_EXERCISE AIM_. Among the entries below, find how many lines carry the word "makepkg" and state only that figure.

[Design files in plain text]
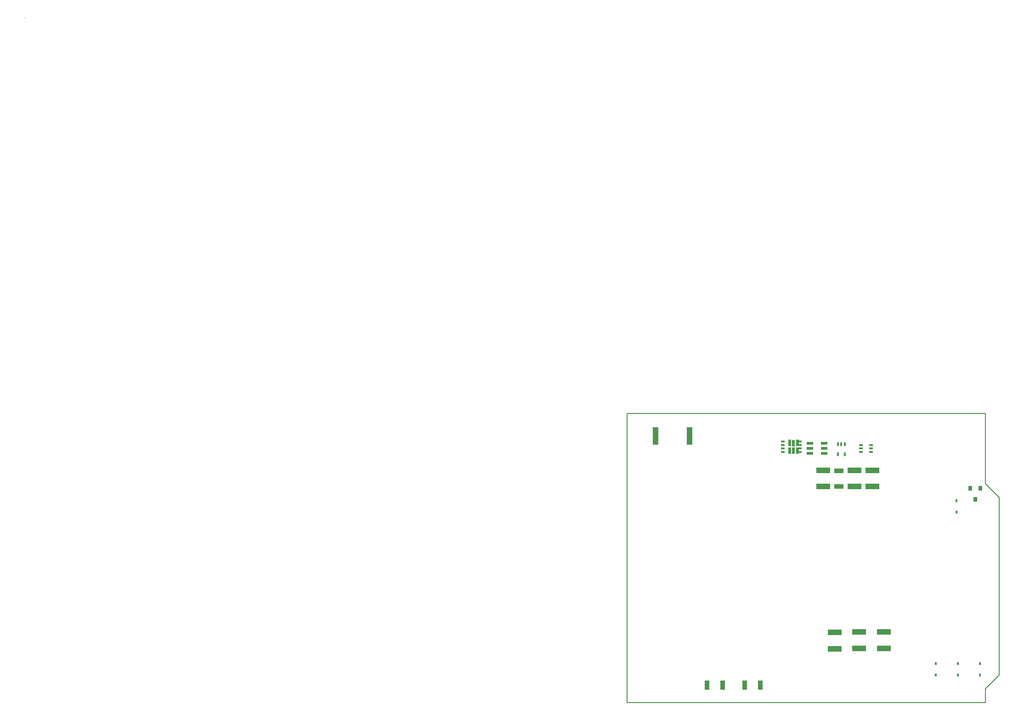
<source format=gtp>
G04 #@! TF.GenerationSoftware,KiCad,Pcbnew,(2017-11-06 revision 9df4ae65e)-makepkg*
G04 #@! TF.CreationDate,2017-12-06T02:01:24-08:00*
G04 #@! TF.ProjectId,MHz_LED_Modulator,4D487A5F4C45445F4D6F64756C61746F,rev?*
G04 #@! TF.SameCoordinates,Original*
G04 #@! TF.FileFunction,Paste,Top*
G04 #@! TF.FilePolarity,Positive*
%FSLAX46Y46*%
G04 Gerber Fmt 4.6, Leading zero omitted, Abs format (unit mm)*
G04 Created by KiCad (PCBNEW (2017-11-06 revision 9df4ae65e)-makepkg) date 12/06/17 02:01:24*
%MOMM*%
%LPD*%
G01*
G04 APERTURE LIST*
%ADD10C,0.150000*%
%ADD11R,0.650000X0.400000*%
%ADD12R,0.400000X0.650000*%
%ADD13R,0.900000X1.700000*%
%ADD14R,1.700000X0.900000*%
%ADD15R,2.500000X1.000000*%
%ADD16R,0.450000X0.600000*%
%ADD17R,1.000000X3.200000*%
%ADD18R,1.219200X0.500000*%
%ADD19R,0.800000X0.900000*%
%ADD20R,0.525000X0.365000*%
%ADD21R,0.350000X0.365000*%
%ADD22R,0.480000X1.195000*%
%ADD23R,0.770000X0.390000*%
%ADD24R,0.560000X0.390000*%
G04 APERTURE END LIST*
D10*
X0Y0D02*
X0Y0D01*
X175514000Y-73025000D02*
X110998000Y-73025000D01*
X175488600Y-73025000D02*
X177038000Y-73025000D01*
X177038000Y-74574400D02*
X177038000Y-73025000D01*
X179552600Y-121310400D02*
X179578000Y-88544400D01*
X177038000Y-123825000D02*
X179552600Y-121310400D01*
X177038000Y-126365000D02*
X177038000Y-123825000D01*
X110998000Y-126365000D02*
X177038000Y-126365000D01*
X110998000Y-73025000D02*
X110998000Y-126365000D01*
X177038000Y-85979000D02*
X177038000Y-74549000D01*
X179578000Y-88519000D02*
X177038000Y-85979000D01*
D11*
X154091600Y-80152000D03*
X154091600Y-78852000D03*
X155991600Y-79502000D03*
X154091600Y-79502000D03*
X155991600Y-78852000D03*
X155991600Y-80152000D03*
D12*
X151145000Y-80604400D03*
X149845000Y-80604400D03*
X150495000Y-78704400D03*
X149845000Y-78704400D03*
X151145000Y-78704400D03*
D13*
X132636600Y-123164600D03*
X135536600Y-123164600D03*
X128653200Y-123139200D03*
X125753200Y-123139200D03*
D14*
X150037800Y-86489200D03*
X150037800Y-83589200D03*
D15*
X152933400Y-83539200D03*
X152933400Y-86539200D03*
X147129500Y-83526500D03*
X147129500Y-86526500D03*
X149263100Y-113447700D03*
X149263100Y-116447700D03*
X158343600Y-116384200D03*
X158343600Y-113384200D03*
X153771600Y-113384200D03*
X153771600Y-116384200D03*
X156184600Y-86539200D03*
X156184600Y-83539200D03*
D16*
X176022000Y-121319000D03*
X176022000Y-119219000D03*
X171958000Y-119219000D03*
X171958000Y-121319000D03*
X167894000Y-121319000D03*
X167894000Y-119219000D03*
X171665900Y-89145400D03*
X171665900Y-91245400D03*
D17*
X116280000Y-77216000D03*
X122480000Y-77216000D03*
D18*
X147334600Y-80452001D03*
X147334600Y-79502000D03*
X147334600Y-78551999D03*
X144714600Y-78551999D03*
X144714600Y-79502000D03*
X144714600Y-80452001D03*
D19*
X175183800Y-88845900D03*
X174233800Y-86845900D03*
X176133800Y-86845900D03*
D20*
X139829540Y-80172560D03*
D21*
X142793720Y-80170020D03*
D22*
X142379700Y-78501400D03*
X142379700Y-79883000D03*
X141681200Y-78511400D03*
X141681200Y-79883000D03*
X140957300Y-78498700D03*
X140957300Y-79895700D03*
D23*
X139734800Y-78222200D03*
D24*
X142899800Y-78222200D03*
X142899800Y-78872200D03*
X142899800Y-79522200D03*
X142899800Y-80172200D03*
D23*
X139734800Y-78872200D03*
X139734800Y-79522200D03*
X139734800Y-80172200D03*
D21*
X142793720Y-79522320D03*
X142793720Y-78872080D03*
X142793720Y-78221840D03*
D20*
X139829540Y-79522320D03*
X139829540Y-78872080D03*
X139829540Y-78224380D03*
M02*

</source>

_RESPONSE_. 2